Updated on 2024-04-24 GMT+08:00

What's New in Spark 3.3.1

DLI complies with the release consistency of the open source Spark compute engine. This section describes the updates in Spark 3.3.1.

For more information about Spark 3.3.1, see Spark Release Notes.

Spark 3.3.1 Release Date

Version

Release Date

Status

EOM Date

EOS Date

DLI Spark 3.3.1

June 2023

Released

June 30, 2025

June 30, 2026

For more version support information, see Lifecycle of DLI Compute Engine Versions.

Spark 3.3.1 Description

The following lists the main features of Spark 3.3.1.

For more information on new features and performance optimizations, see Release Notes - Spark 3.3.1.
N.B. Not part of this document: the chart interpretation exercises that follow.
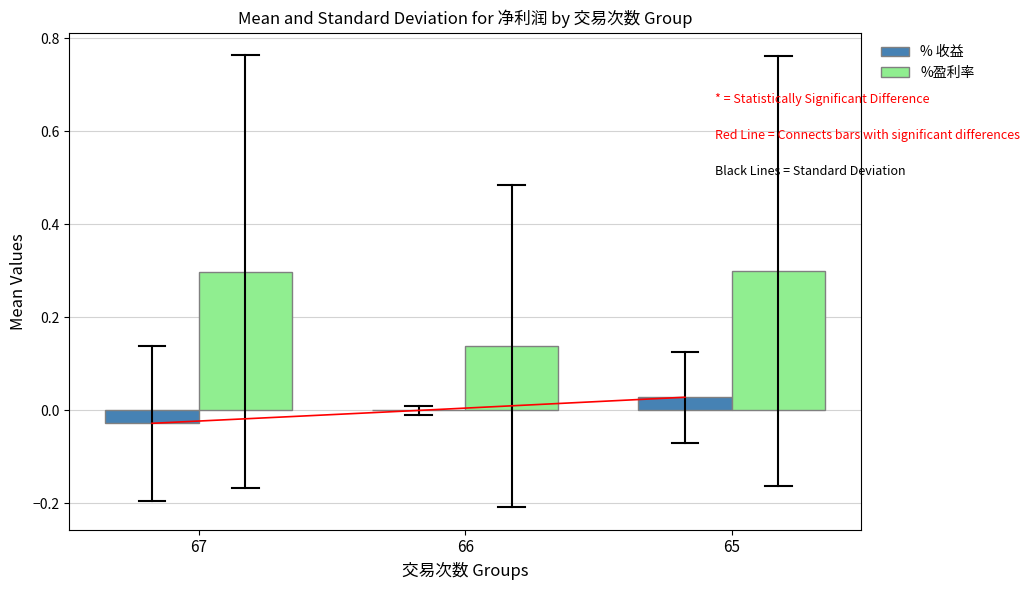

List the series in order of their peak value, lowest first.

% 收益, %盈利率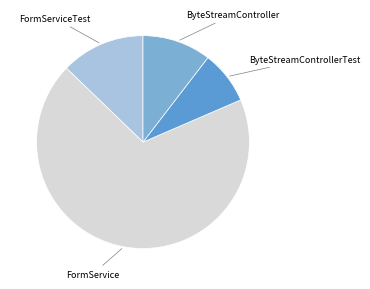

How many slices are in this pie chart?

4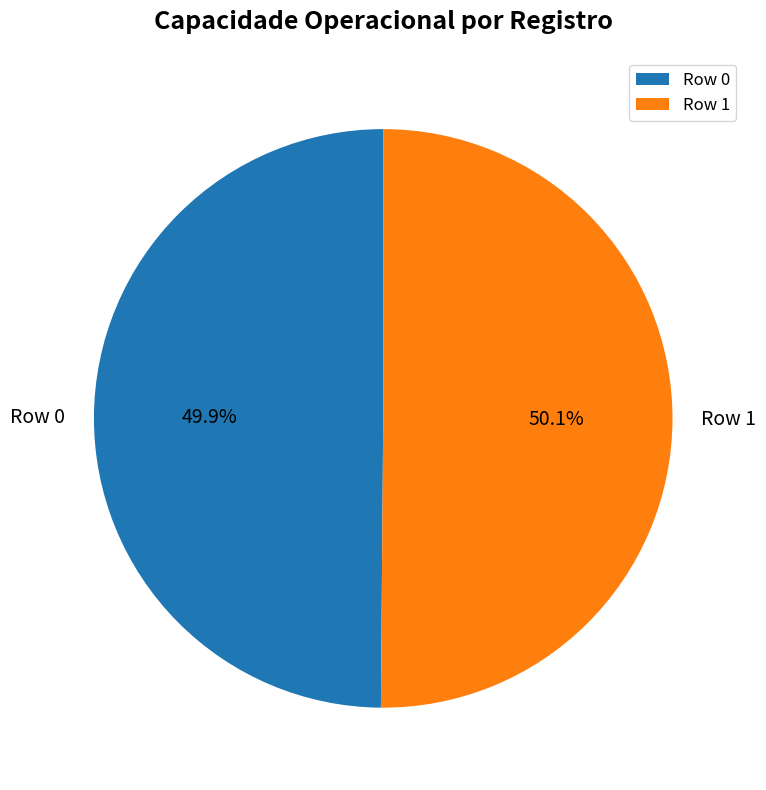

What is the ratio of the value at Row 1 to the value at Row 0?

1.0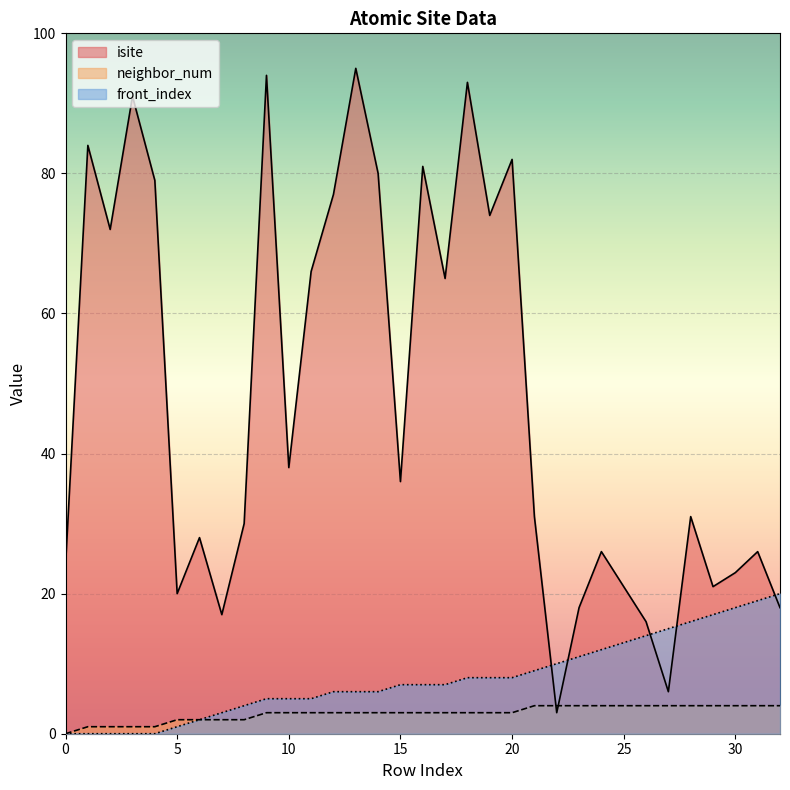

Is it true that isite equals 109 at 11?

False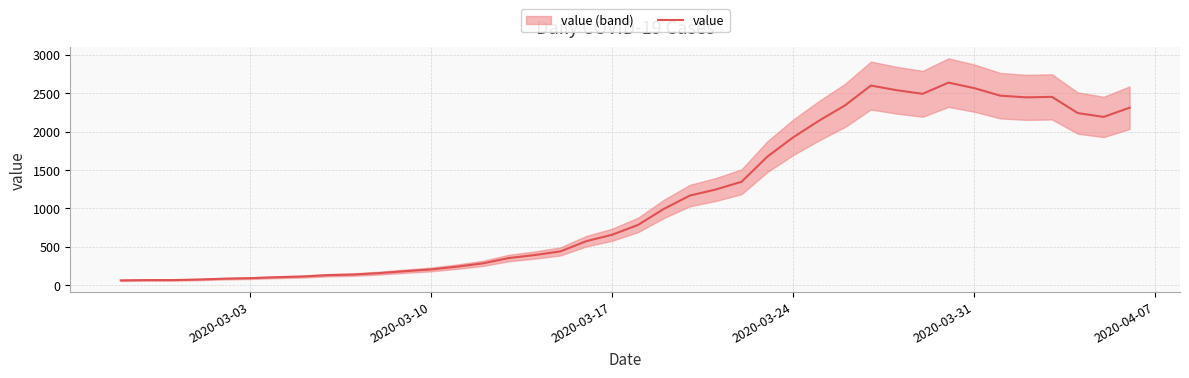

What is the highest value of the value series?

2638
Table 1 Advantages of Spark 3.3.1

Feature

Description

Native performance acceleration

Improved the performance of Spark query statements.

Metadata access performance improvement

Improved Spark's metadata access performance for handling big data and enhanced data processing efficiency.

Improving the performance of OBS Committer when writing small files

Improved the performance of Object Storage Service (OBS) when writing small files, improving data transfer efficiency.

Dynamic executor shuffle data optimization

Improved the stability of resource scaling and cleaned up Executors when shuffle files are no longer needed.

Merging small files

If a large number of small files are generated during SQL execution, job execution and table query will take a long time. In this case, you are advised to merge small files.

Merge small files by referring to How Do I Merge Small Files?

Modifying column comments of non-partitioned or partitioned tables

You can modify the column comments of non-partitioned or partitioned tables.

Collecting statistics on the CPU usage of SQL jobs

You can view the total CPU used on the console.

Viewing Spark logs of container clusters

You need to view logs in the container.

Dynamic UDF loading (OBT)

The UDF takes effect without restarting the queue.

Supporting flame graphs on the Spark UI

Flame graphs can be created on the Spark UI.

Optimizing the query performance of the NOT IN statement for SQL jobs

The query performance of the NOT IN statement is improved.

Optimizing the query performance of the Multi-INSERT statement

The query performance of the Multi-INSERT statement is improved.